Meskipun niatmu baik sekalipun, di mata orang yang salah.. nama kita justru akan dikisahkan menjadi tokoh jahat dalam rangkaian ceritanya.
Dan benar saja..
Pernah dalam satu kejadian, saya terkena dampak dan difitnah oleh sebagian orang karena dianggap berada di balik keputusan pihak laki-laki yang tega menyakiti istrinya.
Padahal hanya berniat memberi masukan dan saran untuk mengambil langkah-langkah terbaik bagi kedua belah pihak.
Karenanya, dari situ saya belajar..
Kurangi rasa ingin tahu jika itu terkait urusan rumah tangga orang lain.

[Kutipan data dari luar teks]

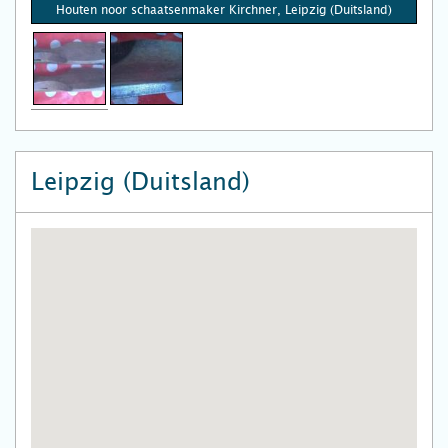
Houten noor schaatsenmaker Kirchner, Leipzig (Duitsland)
Leipzig (Duitsland)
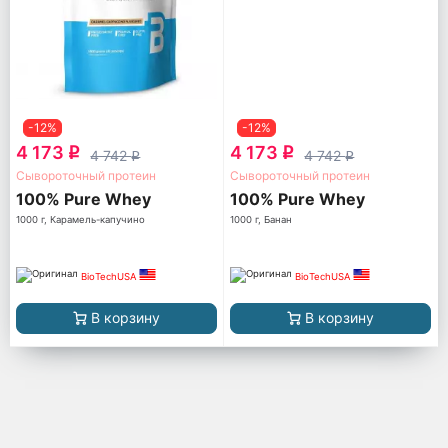
-12%
-12%
4 173
4 173
q
q
4 742
4 742
q
q
Сывороточный протеин
Сывороточный протеин
100% Pure Whey
100% Pure Whey
1000 г, Карамель-капучино
1000 г, Банан
BioTechUSA
BioTechUSA
В корзину
В корзину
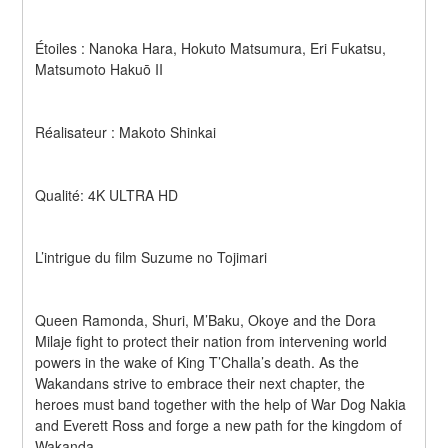
Étoiles : Nanoka Hara, Hokuto Matsumura, Eri Fukatsu, 
Matsumoto Hakuō II
Réalisateur : Makoto Shinkai
Qualité: 4K ULTRA HD
L’intrigue du film Suzume no Tojimari
Queen Ramonda, Shuri, M’Baku, Okoye and the Dora 
Milaje fight to protect their nation from intervening world 
powers in the wake of King T’Challa’s death. As the 
Wakandans strive to embrace their next chapter, the 
heroes must band together with the help of War Dog Nakia 
and Everett Ross and forge a new path for the kingdom of 
Wakanda.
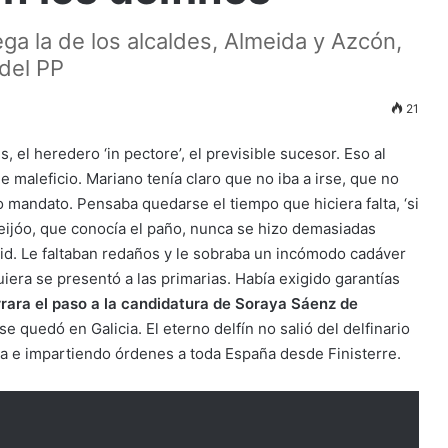
ega la de los alcaldes, Almeida y Azcón,
 del PP
21
es, el heredero ‘in pectore’, el previsible sucesor. Eso al
e maleficio. Mariano tenía claro que no iba a irse, que no
o mandato. Pensaba quedarse el tiempo que hiciera falta, ‘si
Feijóo, que conocía el paño, nunca se hizo demasiadas
rid. Le faltaban redaños y le sobraba un incómodo cadáver
quiera se presentó a las primarias. Había exigido garantías
rrara el paso a la candidatura de Soraya Sáenz de
 se quedó en Galicia. El eterno delfín no salió del delfinario
uta e impartiendo órdenes a toda España desde Finisterre.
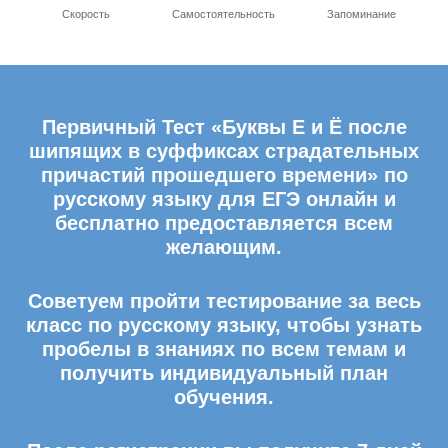
Скорость
Самостоятельность
Запоминание
Первичный Тест «Буквы Е и Ё после
шипящих в суффиксах страдательных
причастий прошедшего времени» по
русскому языку для ЕГЭ онлайн и
бесплатно предоставляется всем
желающим.
Советуем пройти тестирование за весь
класс по русскому языку, чтобы узнать
пробелы в знаниях по всем темам и
получить индивидуальный план
обучения.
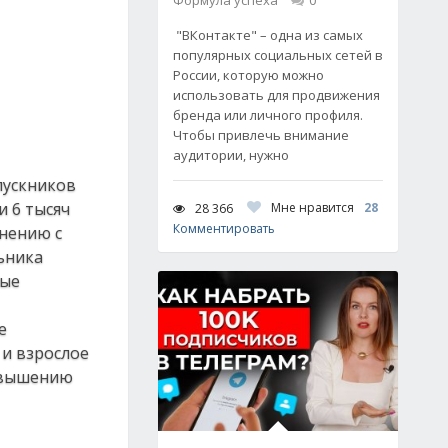
Формула успеха
0
"ВКонтакте" – одна из самых
популярных социальных сетей в
России, которую можно
использовать для продвижения
бренда или личного профиля.
Чтобы привлечь внимание
аудитории, нужно
пускников
и 6 тысяч
Мне нравится
28
28 366
Комментировать
внению с
льника
ные
е
 и взрослое
повышению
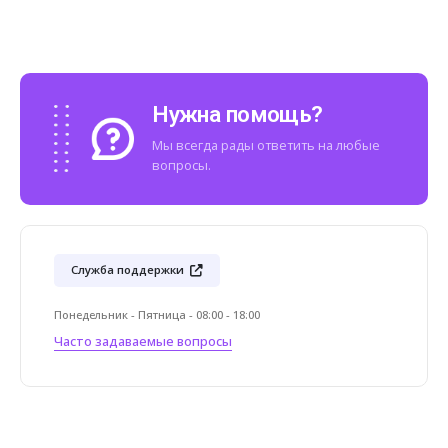
Нужна помощь?
Мы всегда рады ответить на любые
вопросы.
Служба поддержки
Понедельник - Пятница - 08:00 - 18:00
Часто задаваемые вопросы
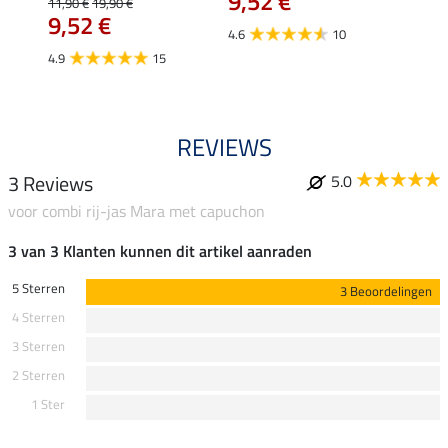
9,52 €
11,90 €
19,90 €
15,90 
€
9,52 €
12,
4.6
10
4.9
15
4.9
REVIEWS
3 Reviews
5.0
voor combi rij-jas Mara met capuchon
3 van 3 Klanten kunnen dit artikel aanraden
5 Sterren
3 Beoordelingen
4 Sterren
3 Sterren
2 Sterren
1 Ster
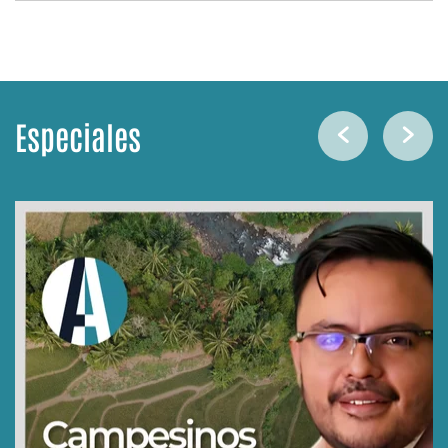
Especiales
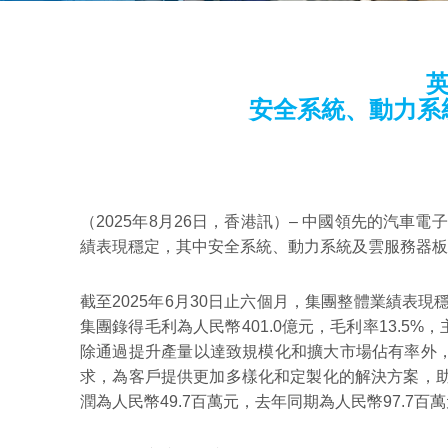
英
安全系統、動力系
（2025年8月26日，香港訊）– 中國領先的汽車電
績表現穩定，其中安全系統、動力系統及雲服務器板塊
截至2025年6月30日止六個月，集團整體業績表
集團錄得毛利為人民幣401.0億元，毛利率13.
除通過提升產量以達致規模化和擴大市場佔有率外
求，為客戶提供更加多樣化和定製化的解決方案，助
潤為人民幣49.7百萬元，去年同期為人民幣97.7百萬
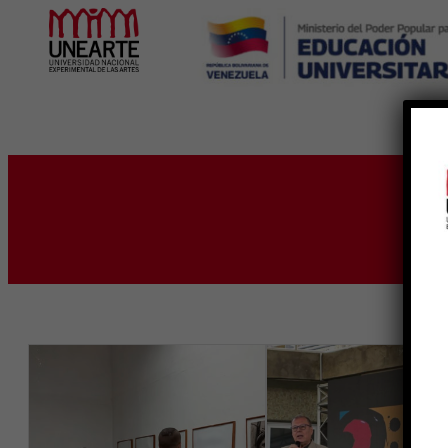
Inicio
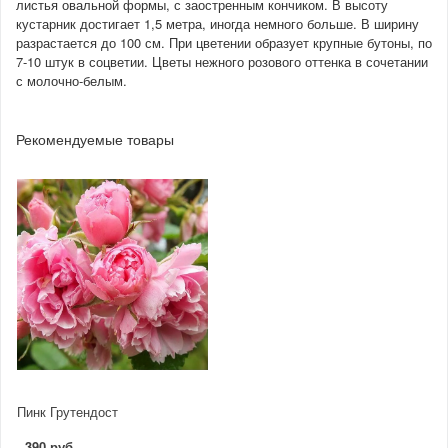
листья овальной формы, с заостренным кончиком. В высоту
кустарник достигает 1,5 метра, иногда немного больше. В ширину
разрастается до 100 см. При цветении образует крупные бутоны, по
7-10 штук в соцветии. Цветы нежного розового оттенка в сочетании
с молочно-белым.
Рекомендуемые товары
Пинк Грутендост
390 руб.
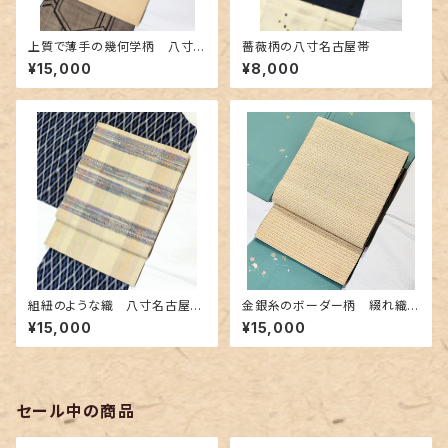
上質で薄手の幾何学柄 八寸
薔薇柄の八寸名古屋帯
の名古屋帯
¥15,000
¥8,000
組紐のような織 八寸名古屋帯
金銀糸のボーダー柄 綴れ織り
(カラフルなボーダー柄)
の名古屋帯
¥15,000
¥15,000
セール中の商品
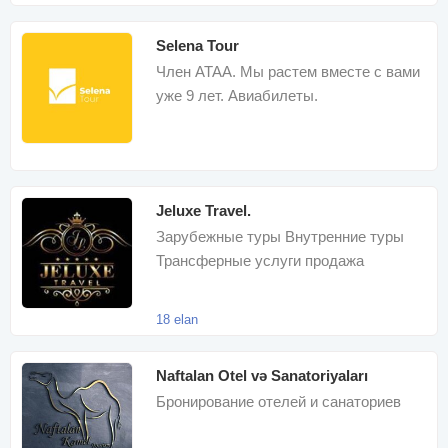
Selena Tour
Член ATAA. Мы растем вместе с вами
уже 9 лет. Авиабилеты.
Международные туры. Визовая
поддержка
Jeluxe Travel.
Зарубежные туры Внутренние туры
Трансферные услуги продажа
авиабилетов Доставка билетов и
туров в любу
18 elan
Naftalan Otel və Sanatoriyaları
Бронирование отелей и санаториев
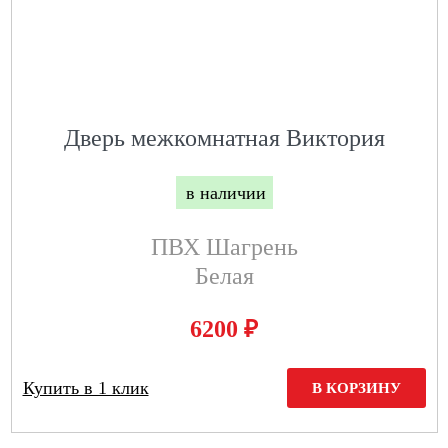
Дверь межкомнатная Виктория
в наличии
ПВХ Шагрень
Белая
₽
6200
Купить в 1 клик
В КОРЗИНУ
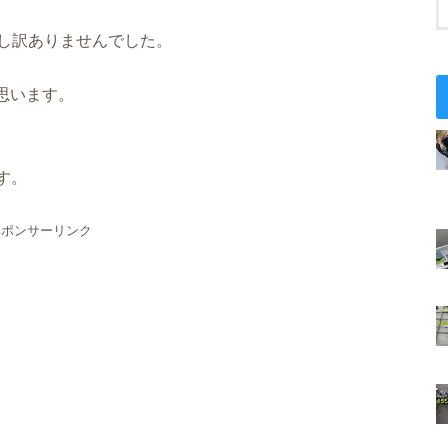
申し訳ありませんでした。
思います。
ます。
スポンサーリンク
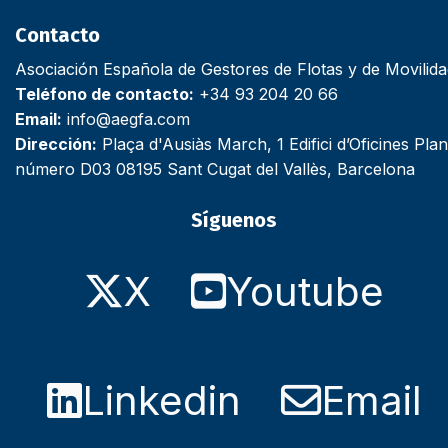
Contacto
Asociación Española de Gestores de Flotas y de Movilid
Teléfono de contacto:
+34 93 204 20 66
Email:
info@aegfa.com
Dirección:
Plaça d'Ausiàs March, 1 Edifici d’Oficines Plan
número D03 08195 Sant Cugat del Vallès, Barcelona
Síguenos
X
Youtube
Linkedin
Email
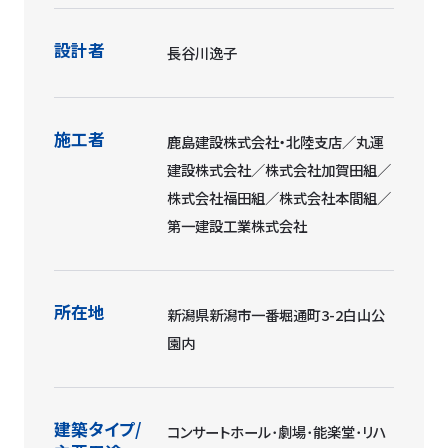
設計者
長谷川逸子
施工者
鹿島建設株式会社・北陸支店／丸運
建設株式会社／株式会社加賀田組／
株式会社福田組／株式会社本間組／
第一建設工業株式会社
所在地
新潟県新潟市一番堀通町3-2白山公
園内
建築タイプ/
コンサートホール･劇場･能楽堂･リハ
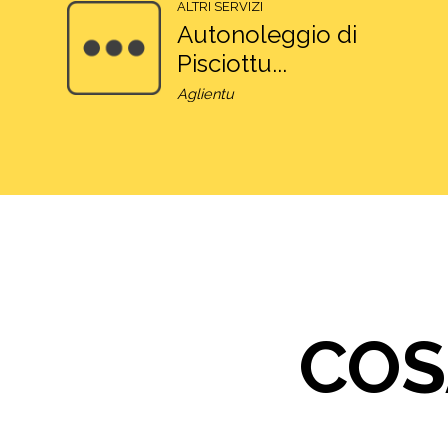
ALTRI SERVIZI
Autonoleggio di
Pisciottu...
Aglientu
COS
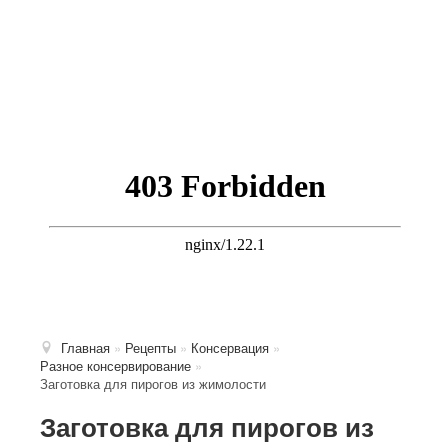
Главная
»
Рецепты
»
Консервация
»
Разное консервирование
»
Заготовка для пирогов из жимолости
Заготовка для пирогов из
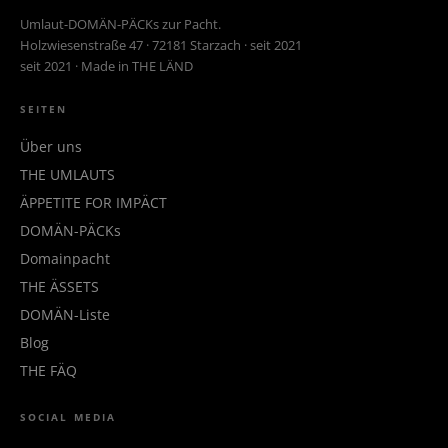
Umlaut-DOMÄN-PÄCKs zur Pacht.
Holzwiesenstraße 47 · 72181 Starzach · seit 2021
seit 2021 · Made in THE LÄND
SEITEN
Über uns
THE UMLAUTS
ÄPPETITE FOR IMPÄCT
DOMÄN-PÄCKs
Domainpacht
THE ÄSSETS
DOMÄN-Liste
Blog
THE FÄQ
SOCIAL MEDIA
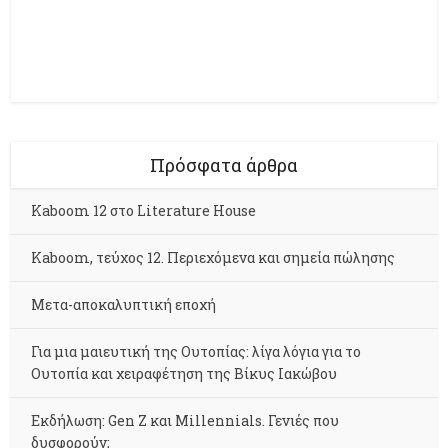
Πρόσφατα άρθρα
Kaboom 12 στο Literature House
Kaboom, τεύχος 12. Περιεχόμενα και σημεία πώλησης
Μετα-αποκαλυπτική εποχή
Για μια μαιευτική της Ουτοπίας: λίγα λόγια για το
Ουτοπία και χειραφέτηση της Βίκυς Ιακώβου
Εκδήλωση: Gen Z και Millennials. Γενιές που
δυσφορούν;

Jika dimintai bantuan, pastikan mereka datang berdua dan berniat meminta nasihat, bukan sekedar mencari siapa yang benar dan siapa yang salah.
Jika kita termasuk orang awam yang tak punya dasar ilmu dalam urusan rumah tangga, menghindar (untuk terlibat) adalah langkah paling bijaksana yang seharusnya diambil.
Serahkan setiap urusan kepada ahlinya.
Jangan kepo dan sok tahu.
Tidak harus menjadi yang pertama tahu dalam segala hal. Apalagi dalam urusan aib orang lain.
Jadi orang yang pertama tahu aib orang lain itu bukanlah sebuah prestasi.